Independent players PTT Philippines, a subsidiary of Thai oil firm PTT Public Co. Ltd., and Eastern Petroleum Corp. said lower prices will definitely lead to higher oil consumption thus, increasing their volume of sales.
Chavalit Punthong, PTT senior vice president for Oil Business Unit of PTT Thailand, said whenever there is cut in prices of petroleum products, the players would not be affected by it.
“With the price cut, the market will not be affected but people will consume more when the price go down. So that means higher volume of sales,” said Punthong.
PTT Philippines President and Chief Executive Officer (CEO) Sukanya Seriyothin said the company is projecting an increase of more than one million liters of sales this year as a result of the lower oil prices.
Edicer Almendras, one of the dealers of PTT in Luzon said, they are even happy whenever there will be roll back in prices of petroleum products since this would also lower their working capital requirements.

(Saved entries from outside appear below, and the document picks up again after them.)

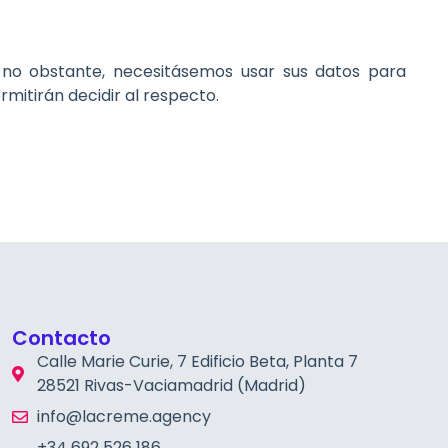
i, no obstante, necesitásemos usar sus datos para
mitirán decidir al respecto.
Contacto
Calle Marie Curie, 7 Edificio Beta, Planta 7
28521 Rivas-Vaciamadrid (Madrid)
info@lacreme.agency
+34 692 526 186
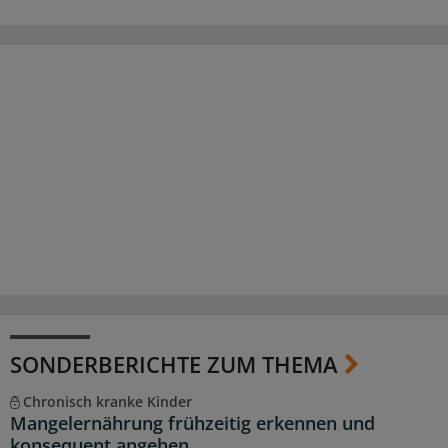
SONDERBERICHTE ZUM THEMA
Chronisch kranke Kinder
Mangelernährung frühzeitig erkennen und
konsequent angehen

“We would be happy if the prices would go down to P 5 per liter. We are not happy when the prices go up because the cost of running the business is more expensive.
We don’t make money from price increase, we actually have to put more capital,”
He said lower oil prices would definitely spur consumption that would lead to higher revenues.
“You can just imagine if the price will go down to P5, how many people would be driving around using more cars that will eventually promote consumption,” he added.
Besides motorists, Almendras said companies could also be benefited by the continued decrease in oil prices.
“More companies are using oil to run their businesses so these companies will benefit because of low oil prices,” he said.
For his part, Eastern Petroleum Chairman and CEO Fernando Martinez said the price cut will also lower the firm’s capital but would spur consumer demand.
“We are positive that we will do better this year with lower cost of crude since this will lead to lower operating capital . Consumer demand is expected to grow at lower cost,” he told The Manila Times.
Another industry player, who requested anonymity, said not oil dealers but the government is likely to be affected by the continued reduction in oil prices.
The source explained that with the lower oil prices, the taxes being collected by the government from crude sales will also consequently decrease.
“The big-time rollback in oil prices means big reduction in government revenues.
Lower price of oil means lower 12 percent Value Added Tax collection,” the official of the oil firm told The Times.
Finance Undersecretary Gil Beltran earlier said lower oil prices would also reduce government’s collections of taxes and duties from oil firms.
He added that the lower oil prices would put at risk the revenue collection targets of the bureaus of Customs and Internal Revenue for this year.
Since peaking in June last year, oil prices have gone down more than half.
Reports indicated that JP Morgan had slashed its average Brent crude price forecast for 2015 to $49 per barrel from the previous $82.